I had hyperventilated. I felt dizzy. Not very professional, considering all I'd worked to get to my position in the last weeks. When I lost view of the glider, I lowered myself to the cold metal bench, controlling my breath.
In.
Out.
I rubbed the area above my hoof, getting further pangs. Nothing broken.
"Get it together!" I growled at myself.
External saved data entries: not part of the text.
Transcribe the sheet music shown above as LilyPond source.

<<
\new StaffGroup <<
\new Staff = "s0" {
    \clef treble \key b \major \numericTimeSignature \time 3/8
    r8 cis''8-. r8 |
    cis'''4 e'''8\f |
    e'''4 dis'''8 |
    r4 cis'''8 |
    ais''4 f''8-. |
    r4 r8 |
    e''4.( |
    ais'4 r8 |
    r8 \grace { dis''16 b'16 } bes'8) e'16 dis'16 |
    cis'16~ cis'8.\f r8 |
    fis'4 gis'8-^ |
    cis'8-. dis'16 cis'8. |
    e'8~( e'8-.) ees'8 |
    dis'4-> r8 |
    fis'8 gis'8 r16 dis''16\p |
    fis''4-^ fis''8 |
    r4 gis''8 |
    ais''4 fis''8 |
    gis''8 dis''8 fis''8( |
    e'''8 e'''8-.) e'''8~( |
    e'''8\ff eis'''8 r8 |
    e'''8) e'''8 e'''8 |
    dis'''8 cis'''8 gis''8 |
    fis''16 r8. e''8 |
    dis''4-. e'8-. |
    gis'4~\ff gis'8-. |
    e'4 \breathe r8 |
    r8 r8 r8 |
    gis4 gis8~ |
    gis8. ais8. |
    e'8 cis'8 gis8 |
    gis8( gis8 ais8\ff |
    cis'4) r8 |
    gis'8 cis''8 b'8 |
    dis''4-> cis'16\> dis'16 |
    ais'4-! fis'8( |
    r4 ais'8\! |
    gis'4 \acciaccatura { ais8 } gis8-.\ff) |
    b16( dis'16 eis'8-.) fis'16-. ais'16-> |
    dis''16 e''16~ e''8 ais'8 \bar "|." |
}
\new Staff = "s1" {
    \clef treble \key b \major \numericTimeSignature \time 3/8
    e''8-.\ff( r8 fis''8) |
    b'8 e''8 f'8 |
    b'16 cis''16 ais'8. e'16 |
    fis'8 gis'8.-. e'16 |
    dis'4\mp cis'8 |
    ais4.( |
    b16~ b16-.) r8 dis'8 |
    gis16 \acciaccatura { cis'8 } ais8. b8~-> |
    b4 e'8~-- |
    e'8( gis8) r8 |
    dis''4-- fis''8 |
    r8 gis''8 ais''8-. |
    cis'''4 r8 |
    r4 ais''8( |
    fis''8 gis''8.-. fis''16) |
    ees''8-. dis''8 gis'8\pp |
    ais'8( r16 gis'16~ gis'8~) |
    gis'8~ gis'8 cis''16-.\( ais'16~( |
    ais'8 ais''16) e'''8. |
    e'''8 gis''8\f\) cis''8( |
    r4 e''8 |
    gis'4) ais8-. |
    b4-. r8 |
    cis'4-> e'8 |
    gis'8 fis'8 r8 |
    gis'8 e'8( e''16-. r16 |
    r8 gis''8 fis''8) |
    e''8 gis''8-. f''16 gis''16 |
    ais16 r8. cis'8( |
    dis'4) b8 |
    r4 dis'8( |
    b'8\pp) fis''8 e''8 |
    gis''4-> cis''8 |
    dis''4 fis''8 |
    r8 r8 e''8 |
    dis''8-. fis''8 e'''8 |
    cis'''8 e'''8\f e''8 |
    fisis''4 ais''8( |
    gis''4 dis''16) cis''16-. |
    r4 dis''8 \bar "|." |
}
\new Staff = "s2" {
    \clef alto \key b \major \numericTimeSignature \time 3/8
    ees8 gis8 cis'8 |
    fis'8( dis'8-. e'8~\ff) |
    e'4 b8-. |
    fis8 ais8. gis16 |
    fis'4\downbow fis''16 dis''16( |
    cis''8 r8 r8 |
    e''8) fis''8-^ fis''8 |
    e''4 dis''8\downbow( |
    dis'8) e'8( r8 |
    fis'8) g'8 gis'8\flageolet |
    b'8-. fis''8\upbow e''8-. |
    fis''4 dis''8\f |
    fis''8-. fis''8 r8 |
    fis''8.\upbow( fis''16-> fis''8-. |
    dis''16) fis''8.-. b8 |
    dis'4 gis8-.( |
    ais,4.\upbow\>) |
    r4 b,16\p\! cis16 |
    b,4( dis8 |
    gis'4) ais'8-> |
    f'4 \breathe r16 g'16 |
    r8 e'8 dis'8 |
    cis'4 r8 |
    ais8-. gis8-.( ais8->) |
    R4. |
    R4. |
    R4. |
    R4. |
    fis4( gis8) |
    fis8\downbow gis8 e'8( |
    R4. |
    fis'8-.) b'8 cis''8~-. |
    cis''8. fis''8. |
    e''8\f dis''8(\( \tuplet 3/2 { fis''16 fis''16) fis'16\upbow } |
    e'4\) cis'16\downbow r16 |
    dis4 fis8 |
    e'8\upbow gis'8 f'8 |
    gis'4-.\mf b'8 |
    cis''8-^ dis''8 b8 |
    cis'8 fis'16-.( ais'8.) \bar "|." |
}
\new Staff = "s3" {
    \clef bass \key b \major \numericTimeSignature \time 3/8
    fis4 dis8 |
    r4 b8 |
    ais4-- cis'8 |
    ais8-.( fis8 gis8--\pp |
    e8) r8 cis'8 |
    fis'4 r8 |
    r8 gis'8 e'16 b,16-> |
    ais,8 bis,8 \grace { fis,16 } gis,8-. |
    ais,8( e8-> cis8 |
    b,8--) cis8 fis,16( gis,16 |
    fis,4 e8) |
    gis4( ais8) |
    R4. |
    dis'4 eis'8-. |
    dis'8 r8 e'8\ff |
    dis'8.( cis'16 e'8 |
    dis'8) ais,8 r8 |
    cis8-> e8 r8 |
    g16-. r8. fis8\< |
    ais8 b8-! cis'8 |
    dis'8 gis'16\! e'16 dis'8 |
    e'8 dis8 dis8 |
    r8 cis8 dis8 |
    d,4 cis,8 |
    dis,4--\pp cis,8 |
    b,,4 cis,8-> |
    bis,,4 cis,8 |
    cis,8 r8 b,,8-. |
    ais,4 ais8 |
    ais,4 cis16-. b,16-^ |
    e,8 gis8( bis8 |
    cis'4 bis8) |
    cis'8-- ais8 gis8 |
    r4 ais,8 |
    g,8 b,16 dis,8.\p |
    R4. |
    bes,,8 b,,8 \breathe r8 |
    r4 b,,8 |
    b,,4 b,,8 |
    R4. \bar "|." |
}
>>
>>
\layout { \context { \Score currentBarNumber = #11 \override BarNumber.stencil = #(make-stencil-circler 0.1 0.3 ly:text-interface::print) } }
I had a team I was responsible for—and now had the first new work any of us had had to deal with in a century. We might even meet unmodified original humans. Second wave chimeras had populated this colony. I stomped my rollerblade down. /Bang! Bang!/ knocking off the gore, then rolling each wheel to see if it needed lubrication. I wiped the wetness from my fingers on the cement.
I heard the first worried squee. Another followed. Alexander Rent, then Portius, then others. We were all shocked.
I stood. I straightened my uniform, then tilted my black name plate so I could read it. I'd been an officer for a week now, replacing that screwup Lodge Crandon, and, hopefully not a moment too soon. I read, "Commissioner Molly Brown," as I wiped off a drop of blue with my thumb.
I felt rather proud standing there, and afraid, which oddly also felt good. I put out of my mind speculations of whether we'd meet a dron or Earthers. I brought the whistle to my lips and ordered a meet-up at Flags Plaza as I thrust out my skates despite the pain, pumping for speed, and raced away.